Even Though Its Surface Is a Horror Show, Life Could Thrive Elsewhere on Venus
By Michelle Starr
Venus, but for some quirk of planetary evolution, could have been Earth or vice versa.
The two planets share many similarities, but where Earth is moist and temperate, Venus has a scorching hot surface shrouded with a thick atmosphere of toxic and acidic fumes.
Nevertheless, that atmosphere is not entirely inhospitable, according to new research. Although the chance microbes might thrive in such an environment is slim, it’s plausible enough to warrant considering.
“The clouds can support a biomass that could readily be detectable by future astrobiology-focused space missions from its impact on the atmosphere,” write a team led by molecular biologist William Bains of Cardiff University in the UK and MIT in the US in a paper published in Astrobiology.
“Although we consider the prospects for finding life on Venus to be speculative, they are not absent. The scientific reward from finding life in such an un-Earthlike environment justifies considering how observations and missions should be designed to be capable of detecting life if it is there.”
The prospect of life on Venus has loomed large in the collective imagination of Earth since the discovery of traces of phosphine gas in the planet’s atmosphere in 2020.

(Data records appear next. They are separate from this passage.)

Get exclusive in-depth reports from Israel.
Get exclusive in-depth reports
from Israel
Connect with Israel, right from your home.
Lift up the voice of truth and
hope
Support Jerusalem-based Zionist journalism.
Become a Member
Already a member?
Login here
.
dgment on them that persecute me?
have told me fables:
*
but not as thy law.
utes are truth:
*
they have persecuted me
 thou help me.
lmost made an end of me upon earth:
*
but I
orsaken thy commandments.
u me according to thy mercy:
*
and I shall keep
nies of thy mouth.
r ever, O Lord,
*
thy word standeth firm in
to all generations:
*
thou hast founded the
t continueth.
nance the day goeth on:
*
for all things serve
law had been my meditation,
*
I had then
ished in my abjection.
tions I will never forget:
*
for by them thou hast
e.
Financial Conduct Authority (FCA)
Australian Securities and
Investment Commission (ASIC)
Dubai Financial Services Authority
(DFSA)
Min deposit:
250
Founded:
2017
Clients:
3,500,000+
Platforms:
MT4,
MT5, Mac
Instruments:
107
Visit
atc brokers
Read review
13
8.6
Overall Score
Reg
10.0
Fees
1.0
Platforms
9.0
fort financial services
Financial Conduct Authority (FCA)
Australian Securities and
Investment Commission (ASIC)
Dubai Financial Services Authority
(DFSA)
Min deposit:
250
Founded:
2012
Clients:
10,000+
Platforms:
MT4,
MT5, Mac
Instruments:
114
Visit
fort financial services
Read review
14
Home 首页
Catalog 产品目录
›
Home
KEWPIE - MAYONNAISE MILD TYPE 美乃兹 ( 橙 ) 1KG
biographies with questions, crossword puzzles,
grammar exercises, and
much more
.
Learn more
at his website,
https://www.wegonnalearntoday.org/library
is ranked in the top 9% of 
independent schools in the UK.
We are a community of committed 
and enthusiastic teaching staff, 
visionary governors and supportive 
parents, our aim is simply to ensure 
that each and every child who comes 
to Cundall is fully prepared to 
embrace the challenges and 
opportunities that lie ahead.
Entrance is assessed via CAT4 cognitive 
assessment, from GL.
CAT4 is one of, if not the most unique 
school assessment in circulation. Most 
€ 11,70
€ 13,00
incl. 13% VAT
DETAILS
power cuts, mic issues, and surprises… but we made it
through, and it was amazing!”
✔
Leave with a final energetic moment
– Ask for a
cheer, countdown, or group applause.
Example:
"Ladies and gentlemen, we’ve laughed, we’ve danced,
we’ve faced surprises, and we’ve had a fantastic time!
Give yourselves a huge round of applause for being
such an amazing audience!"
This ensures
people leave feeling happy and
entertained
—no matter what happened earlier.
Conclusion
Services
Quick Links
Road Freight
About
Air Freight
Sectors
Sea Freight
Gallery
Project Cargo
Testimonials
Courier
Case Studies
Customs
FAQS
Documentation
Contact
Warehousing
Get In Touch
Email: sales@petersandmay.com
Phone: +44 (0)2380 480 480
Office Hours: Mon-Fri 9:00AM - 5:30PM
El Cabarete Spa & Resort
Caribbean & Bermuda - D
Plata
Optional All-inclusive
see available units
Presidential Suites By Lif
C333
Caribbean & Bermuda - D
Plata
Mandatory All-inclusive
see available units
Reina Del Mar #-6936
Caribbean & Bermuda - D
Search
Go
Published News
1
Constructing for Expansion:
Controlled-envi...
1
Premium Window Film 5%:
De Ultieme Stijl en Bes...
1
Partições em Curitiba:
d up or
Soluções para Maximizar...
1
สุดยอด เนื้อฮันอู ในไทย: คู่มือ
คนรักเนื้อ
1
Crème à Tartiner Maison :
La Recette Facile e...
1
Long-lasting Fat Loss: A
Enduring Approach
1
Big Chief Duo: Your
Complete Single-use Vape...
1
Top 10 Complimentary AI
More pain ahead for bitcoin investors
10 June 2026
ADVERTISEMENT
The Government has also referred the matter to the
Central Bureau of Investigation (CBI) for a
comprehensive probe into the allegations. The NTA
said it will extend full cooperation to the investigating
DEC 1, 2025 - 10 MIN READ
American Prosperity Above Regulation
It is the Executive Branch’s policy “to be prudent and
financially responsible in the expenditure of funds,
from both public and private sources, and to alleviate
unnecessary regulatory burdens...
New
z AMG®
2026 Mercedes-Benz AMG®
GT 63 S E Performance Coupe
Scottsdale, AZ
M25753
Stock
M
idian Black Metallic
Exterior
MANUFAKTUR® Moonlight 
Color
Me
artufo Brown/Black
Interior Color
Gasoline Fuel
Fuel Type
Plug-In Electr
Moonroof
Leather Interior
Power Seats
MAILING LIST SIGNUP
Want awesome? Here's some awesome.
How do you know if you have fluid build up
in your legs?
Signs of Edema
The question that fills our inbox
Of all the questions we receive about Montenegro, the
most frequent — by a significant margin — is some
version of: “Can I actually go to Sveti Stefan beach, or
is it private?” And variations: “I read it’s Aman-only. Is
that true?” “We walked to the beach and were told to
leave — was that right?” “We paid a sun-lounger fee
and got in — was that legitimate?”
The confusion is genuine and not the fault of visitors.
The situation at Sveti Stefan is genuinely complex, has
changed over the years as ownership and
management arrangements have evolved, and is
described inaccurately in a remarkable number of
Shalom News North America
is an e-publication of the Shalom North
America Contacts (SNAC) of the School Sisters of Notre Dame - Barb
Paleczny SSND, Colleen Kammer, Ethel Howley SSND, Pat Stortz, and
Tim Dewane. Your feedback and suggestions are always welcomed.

Phosphine can be produced by biological and geological processes, and its detection has been hotly debated. The debate did ignite a keen scientific interest in re-examining our presuppositions about Venus’s habitability, or lack thereof.
The surface itself is unlikely to be habitable to life as we know it: Temperatures on the Venusian ground average around 464 degrees Celsius (867 Fahrenheit). Life’s chemistry requires a solvent (here on Earth, that’s water), and those temperatures are incompatible with any liquid. But Venus’s skies, although much more temperate, are laced with clouds of sulfuric acid and were not thought to be much better.